Was war der Auslöser für die Proteste?

Die derzeitige Eskalation begann Donnerstagnacht, am 24. Dezember. In dem Einwandererviertel Jardins de L'Empereur der korsischen Hauptstadt Ajaccio wurde Feuer gelegt, um Polizei und Feuerwehr gezielt dorthin zu locken. Die eintreffenden Einsatzkräfte sind von jugendlichen Angreifern mit Eisenstangen und Baseballschlägern attackiert worden. Das Resultat: Zwei Feuerwehrleute und ein Polizist sind verletzt. Einer der Angreifer soll antikorsische Parolen gerufen haben.

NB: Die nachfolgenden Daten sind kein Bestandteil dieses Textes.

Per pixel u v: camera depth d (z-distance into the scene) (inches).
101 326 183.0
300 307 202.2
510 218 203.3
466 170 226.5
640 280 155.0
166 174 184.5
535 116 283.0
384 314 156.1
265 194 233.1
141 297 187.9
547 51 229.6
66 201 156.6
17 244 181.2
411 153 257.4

Als Reaktion auf diesen Übergriff auf Sicherheitskräfte kam es zu gewalttätigen antiarabischen Demonstrationen, an denen sich rund 600 Personen beteiligten. Laut Polizei scherten etwa 300 Demonstranten aus und zogen in das oben erwähnte Einwandererviertel. Dort schlugen sie die Glastür zu einem Gebetssaal ein und verwüsteten den Raum. Mehrere Koranausgaben wurden angezündet.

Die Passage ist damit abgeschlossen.